CasualMultiPConc is my second attempt to create a parallel concordancer, which is based on CasualPConc. The feature set of CasualMultiPConc is very simple at the moment. The only advantage over CasualPConc is this application can handle 2 to 5 parallel corpora. Because I personally don't use parallel concordancer, I wrote this from my very limited knowledge about parallel concordancer. So whether this projects proceeds depends on your feedback. If enough people use this and give me feedback (or tell me what should be included or how things are dealt with), I might spend more time to further develop this program. In fact, this project started when I got a feedback on CasualPConc, which can only handle 2 corpora at a time.

To use CasualMultiPConc, you need corpus files that are aligned. This means you need separate files for two or more corpora and the two matched files should be aligned. "Aligned" here means both files should have the same number of paragraphs (text separated by line break character) that are matched. With the current implementation, CasualMultiPConc ignores blank lines, so if matched sentences/paragraphs appear in the same position (nth sentence/paragraph), the number of blank lines does not matter. You can open unaligned files and check the alignment on this application.
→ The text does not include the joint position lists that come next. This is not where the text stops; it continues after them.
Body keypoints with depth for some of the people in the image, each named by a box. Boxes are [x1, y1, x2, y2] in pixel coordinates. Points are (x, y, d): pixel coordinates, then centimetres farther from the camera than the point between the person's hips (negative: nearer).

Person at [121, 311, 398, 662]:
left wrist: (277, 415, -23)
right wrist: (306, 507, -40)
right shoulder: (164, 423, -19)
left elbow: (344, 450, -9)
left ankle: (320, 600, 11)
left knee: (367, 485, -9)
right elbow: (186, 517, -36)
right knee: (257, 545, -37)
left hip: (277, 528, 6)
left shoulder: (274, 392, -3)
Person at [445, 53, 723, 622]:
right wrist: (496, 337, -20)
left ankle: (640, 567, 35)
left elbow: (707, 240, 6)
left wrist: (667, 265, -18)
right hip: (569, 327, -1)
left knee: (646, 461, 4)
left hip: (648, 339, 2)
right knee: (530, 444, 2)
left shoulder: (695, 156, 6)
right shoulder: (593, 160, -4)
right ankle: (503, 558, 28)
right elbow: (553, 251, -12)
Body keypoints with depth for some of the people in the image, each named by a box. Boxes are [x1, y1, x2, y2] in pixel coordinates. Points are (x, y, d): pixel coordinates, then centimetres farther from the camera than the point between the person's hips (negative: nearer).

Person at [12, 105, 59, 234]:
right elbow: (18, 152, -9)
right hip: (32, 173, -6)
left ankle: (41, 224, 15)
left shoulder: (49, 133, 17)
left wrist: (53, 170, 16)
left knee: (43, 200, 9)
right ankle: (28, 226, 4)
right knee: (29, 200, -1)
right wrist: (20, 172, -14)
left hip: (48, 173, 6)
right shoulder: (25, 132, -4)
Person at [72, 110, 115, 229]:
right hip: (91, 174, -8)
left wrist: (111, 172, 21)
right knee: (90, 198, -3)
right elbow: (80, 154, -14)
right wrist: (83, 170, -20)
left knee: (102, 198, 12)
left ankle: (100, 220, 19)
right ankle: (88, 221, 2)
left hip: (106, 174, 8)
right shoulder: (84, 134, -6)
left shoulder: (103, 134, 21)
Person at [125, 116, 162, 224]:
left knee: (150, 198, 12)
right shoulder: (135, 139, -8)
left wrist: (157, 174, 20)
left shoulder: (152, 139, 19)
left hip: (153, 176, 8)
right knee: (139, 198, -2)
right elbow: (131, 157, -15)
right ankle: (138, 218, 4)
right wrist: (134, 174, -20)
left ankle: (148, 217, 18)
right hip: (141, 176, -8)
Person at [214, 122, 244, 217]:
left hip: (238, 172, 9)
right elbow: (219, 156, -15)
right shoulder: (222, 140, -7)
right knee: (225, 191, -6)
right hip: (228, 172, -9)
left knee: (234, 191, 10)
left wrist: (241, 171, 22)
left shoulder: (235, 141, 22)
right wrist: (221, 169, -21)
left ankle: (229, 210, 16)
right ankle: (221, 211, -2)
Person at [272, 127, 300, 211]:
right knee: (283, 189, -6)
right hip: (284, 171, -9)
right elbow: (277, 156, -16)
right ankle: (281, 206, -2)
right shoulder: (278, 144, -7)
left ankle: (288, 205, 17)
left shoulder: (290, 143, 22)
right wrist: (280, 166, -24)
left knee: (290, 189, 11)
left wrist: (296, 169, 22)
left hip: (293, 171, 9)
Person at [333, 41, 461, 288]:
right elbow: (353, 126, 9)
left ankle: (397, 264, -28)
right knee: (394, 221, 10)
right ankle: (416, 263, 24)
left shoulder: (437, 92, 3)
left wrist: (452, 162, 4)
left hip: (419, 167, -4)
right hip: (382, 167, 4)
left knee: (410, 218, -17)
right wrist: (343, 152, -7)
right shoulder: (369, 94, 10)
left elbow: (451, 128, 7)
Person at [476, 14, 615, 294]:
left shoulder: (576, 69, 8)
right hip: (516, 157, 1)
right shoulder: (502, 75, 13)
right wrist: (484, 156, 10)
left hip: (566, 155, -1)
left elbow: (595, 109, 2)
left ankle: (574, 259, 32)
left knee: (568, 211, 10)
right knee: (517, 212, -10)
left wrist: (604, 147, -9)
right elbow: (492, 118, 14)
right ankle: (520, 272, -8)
The supported file formats are plain text (.txt), Rich Text (.rtf), MS Word (.doc/.docx), and OpenOffice (.odt/sxw). But to be safe (and faster processing), plain text files (.txt) are recommended. For plain text files, various text encodings are supported, but UTF-8 is the default and recommended.

CasualMultiPConc can handle aligned text files or you can create a database file from your corpus files for faster analysis. You can also create a database from the files by importing CSV/tab-delimited text files and text files with a certain format (there might still be bugs in this feature). The database file can be saved for your future use.